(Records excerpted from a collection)
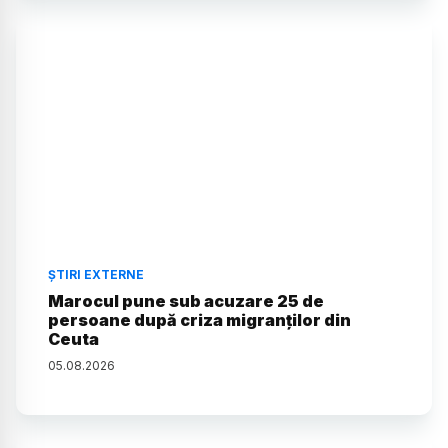
ȘTIRI EXTERNE
Marocul pune sub acuzare 25 de
persoane după criza migranților din
Ceuta
05
.
08
.
2026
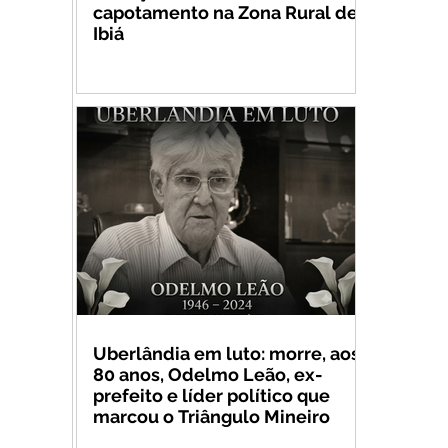
capotamento na Zona Rural de
Ibiá
Uberlândia em luto: morre, aos
80 anos, Odelmo Leão, ex-
prefeito e líder político que
marcou o Triângulo Mineiro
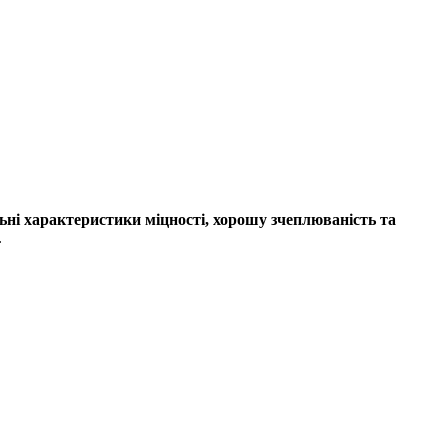
льні характеристики міцності, хорошу зчеплюваність та
.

Problem -> Could you print every line of the data above word for word, leaving the pictures out?

Solution to this task ->
ȘTIRI EXTERNE
Marocul pune sub acuzare 25 de
persoane după criza migranților din
Ceuta
05
.
08
.
2026
capotamento na Zona Rural de
Ibiá
Uberlândia em luto: morre, aos
80 anos, Odelmo Leão, ex-
prefeito e líder político que
marcou o Triângulo Mineiro
льні характеристики міцності, хорошу зчеплюваність та
.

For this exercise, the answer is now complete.